A Washington pensano di poter punire Putin, in caso insista, in molti modi. L’Ucraina conquistata diventa la nuova arma – energetica –  per legargli le mani. Quasi metà dell’esportazione russa va in Europa, e tre quarti di essa è fatta di gas e petrolio. E tutto questo passa in gran parte dagli oleodotti ex sovietici che attraversano l’Ucraina. Una Ucraina «americana» significa che quei rubinetti diventano americani. Certo l’Europa ha bisogno del gas russo, e in caso di chiusura di quei rubinetti, dovrà soffrire non poco. Ma la signora Nuland non ha forse detto «fuck Ue»? L’essenziale è che chiudere quei rubinetti significherà infliggere alla Russia una perdita di 100 miliardi di dollari all’anno.

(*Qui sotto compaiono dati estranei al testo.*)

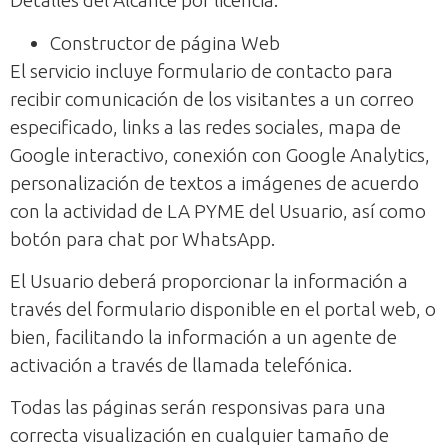
Detalles del Alcance por licencia:
Constructor de página Web
El servicio incluye formulario de contacto para
recibir comunicación de los visitantes a un correo
especificado, links a las redes sociales, mapa de
Google interactivo, conexión con Google Analytics,
personalización de textos a imágenes de acuerdo
con la actividad de LA PYME del Usuario, así como
botón para chat por WhatsApp.
El Usuario deberá proporcionar la información a
través del formulario disponible en el portal web, o
bien, facilitando la información a un agente de
activación a través de llamada telefónica.
Todas las páginas serán responsivas para una
correcta visualización en cualquier tamaño de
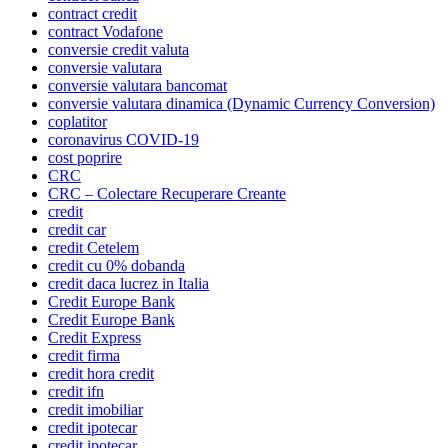
contract credit
contract Vodafone
conversie credit valuta
conversie valutara
conversie valutara bancomat
conversie valutara dinamica (Dynamic Currency Conversion)
coplatitor
coronavirus COVID-19
cost poprire
CRC
CRC – Colectare Recuperare Creante
credit
credit car
credit Cetelem
credit cu 0% dobanda
credit daca lucrez in Italia
Credit Europe Bank
Credit Europe Bank
Credit Express
credit firma
credit hora credit
credit ifn
credit imobiliar
credit ipotecar
credit ipotecar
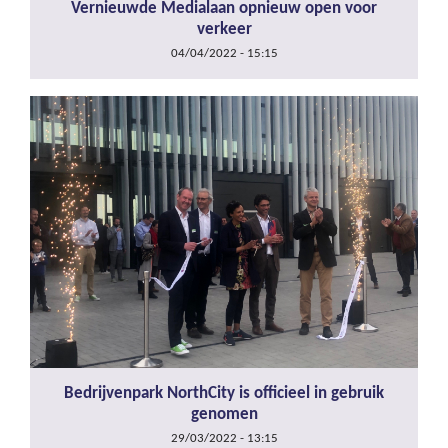
Vernieuwde Medialaan opnieuw open voor
verkeer
04/04/2022 - 15:15
Bedrijvenpark NorthCity is officieel in gebruik
genomen
29/03/2022 - 13:15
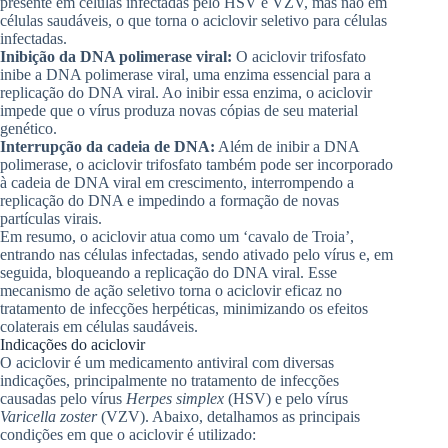
presente em células infectadas pelo HSV e VZV, mas não em
células saudáveis, o que torna o aciclovir seletivo para células
infectadas.
Inibição da DNA polimerase viral:
O aciclovir trifosfato
inibe a DNA polimerase viral, uma enzima essencial para a
replicação do DNA viral. Ao inibir essa enzima, o aciclovir
impede que o vírus produza novas cópias de seu material
genético.
Interrupção da cadeia de DNA:
Além de inibir a DNA
polimerase, o aciclovir trifosfato também pode ser incorporado
à cadeia de DNA viral em crescimento, interrompendo a
replicação do DNA e impedindo a formação de novas
partículas virais.
Em resumo, o aciclovir atua como um ‘cavalo de Troia’,
entrando nas células infectadas, sendo ativado pelo vírus e, em
seguida, bloqueando a replicação do DNA viral. Esse
mecanismo de ação seletivo torna o aciclovir eficaz no
tratamento de infecções herpéticas, minimizando os efeitos
colaterais em células saudáveis.
Indicações do aciclovir
O aciclovir é um medicamento antiviral com diversas
indicações, principalmente no tratamento de infecções
causadas pelo vírus
Herpes simplex
(HSV) e pelo vírus
Varicella zoster
(VZV). Abaixo, detalhamos as principais
condições em que o aciclovir é utilizado:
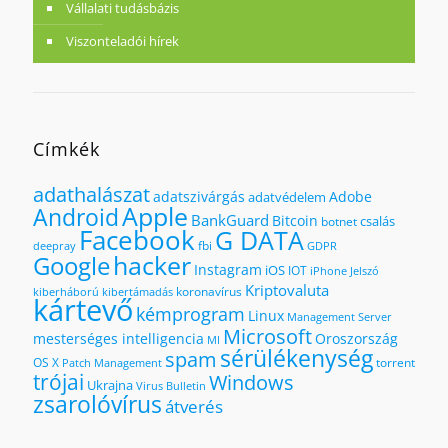
Vállalati tudásbázis
Viszonteladói hírek
Címkék
adathalászat
adatszivárgás
Adobe
adatvédelem
Apple
Android
BankGuard
Bitcoin
csalás
botnet
Facebook
G DATA
fbi
deepray
GDPR
hacker
Google
Instagram
iOS
IOT
iPhone
Jelszó
Kriptovaluta
koronavírus
kiberháború
kibertámadás
kártevő
kémprogram
Linux
Management Server
Microsoft
mesterséges intelligencia
Oroszország
MI
sérülékenység
spam
OS X
torrent
Patch Management
trójai
Windows
Ukrajna
Virus Bulletin
zsarolóvírus
átverés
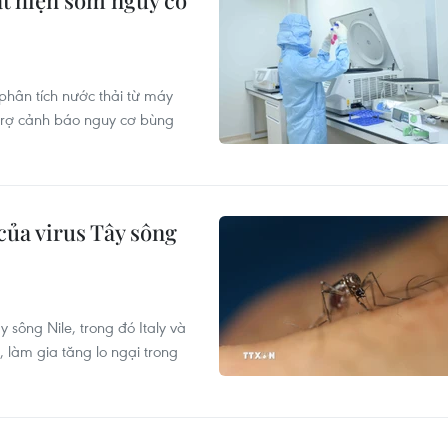
át hiện sớm nguy cơ
hân tích nước thải từ máy
trợ cảnh báo nguy cơ bùng
của virus Tây sông
 sông Nile, trong đó Italy và
 làm gia tăng lo ngại trong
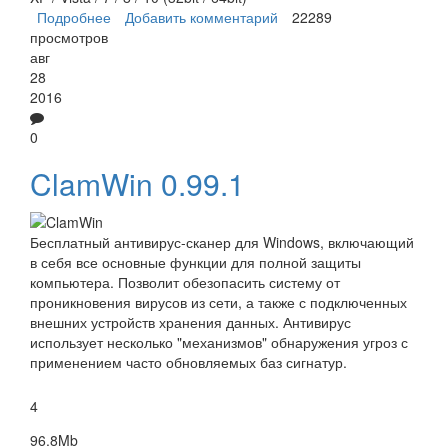
Подробнее
о Ad-Aware Free Antivirus+
Добавить комментарий
22289
просмотров
авг
28
2016
0
ClamWin 0.99.1
Бесплатный антивирус-сканер для Windows, включающий
в себя все основные функции для полной защиты
компьютера. Позволит обезопасить систему от
проникновения вирусов из сети, а также с подключенных
внешних устройств хранения данных. Антивирус
использует несколько "механизмов" обнаружения угроз с
применением часто обновляемых баз сигнатур.
4
96.8Mb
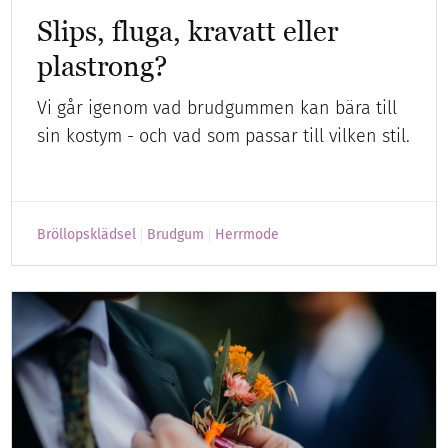
Slips, fluga, kravatt eller
plastrong?
Vi går igenom vad brudgummen kan bära till
sin kostym - och vad som passar till vilken stil.
Bröllopsklädsel
Brudgum
Herrmode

Potrà Putin mantenere il livello di consenso di cui gode ora, se dovesse chiedere ai russi di stringere la cinghia e i consumi? E cosa faranno gli oligarchi russi che hanno trasferito nelle banche occidentali qualche trilione di dollari, che potrebbero essere sequestrati dagli Stati Uniti, congelati a tempo indefinito per punire la Russia riottosa? Può permettersi tutto questo Putin? La risposta di Talbott è «no».

Certo bisognerà promettere qualche cosa in cambio agli europei, che hanno tutto da perdere. Per esempio il gas naturale norvegese. E il gas che Stati Uniti e Canada cominciano a produrre dagli scisti bituminosi: gas a basso prezzo, anche se devastante per l’ecologia. Ma che importa? Obama è partito in quarta. C’è un nuovo Eldorado pochi metri sottoterra. Servirà per i prossimi quindici anni, per dare agli Usa una minore dipendenza dall’importazione energetica esterna, e anche, nello stesso tempo, per incatenare l’Europa agli Stati Uniti. Sfortunatamente tutto questo gas dovrà essere prima liquidificato, all’origine, e poi nuovamente rigasificato, all’arrivo. Si annunciano investimenti colossali. Ma quanto tempo ci vorrà? Non meno di sei-sette anni. Nel frattempo aspettiamoci aumenti pesanti della bolletta del gas. E un colpo a tutte le imprese manifatturiere europee, tedesche incluse.

E la Russia? Sarà specularmente anch’essa in difficoltà. Mosca ha un altro mercato che aspetta il suo gas. Più grande di quello europeo. È la Cina. Ma ci vorranno sei o sette anni perché arrivi a destinazione. Washington è passata all’offensiva senza andare per il sottile. Per la prima volta dalla seconda guerra mondiale un governo europeo è a partecipazione nazista. Perché una tale accelerazione? La risposta non viene da Washington: sui destini dell’Occidente gravano nuvole nere. Bisogna vincere prima che arrivi la tempesta. Così pensano. Dopo di loro, il diluvio.